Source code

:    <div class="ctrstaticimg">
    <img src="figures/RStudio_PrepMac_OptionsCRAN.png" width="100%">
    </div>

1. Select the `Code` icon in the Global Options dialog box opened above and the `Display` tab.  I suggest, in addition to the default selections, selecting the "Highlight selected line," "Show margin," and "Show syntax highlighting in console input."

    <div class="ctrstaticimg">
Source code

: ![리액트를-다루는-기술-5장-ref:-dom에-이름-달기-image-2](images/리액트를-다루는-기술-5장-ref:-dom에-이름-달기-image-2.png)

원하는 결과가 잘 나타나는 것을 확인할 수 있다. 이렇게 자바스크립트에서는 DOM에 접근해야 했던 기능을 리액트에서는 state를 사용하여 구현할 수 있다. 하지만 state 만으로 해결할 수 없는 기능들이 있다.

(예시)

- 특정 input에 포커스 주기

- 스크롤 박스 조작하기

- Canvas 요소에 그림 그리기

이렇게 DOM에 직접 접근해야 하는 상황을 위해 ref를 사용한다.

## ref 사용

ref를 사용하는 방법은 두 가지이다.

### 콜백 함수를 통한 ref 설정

★ ★ ★ ★ ★ ★ ★

» **Exercise description**:
Every line above that holds "class" should be copied out.

» **Solution for this problem**:
:    <div class="ctrstaticimg">
    <div class="ctrstaticimg">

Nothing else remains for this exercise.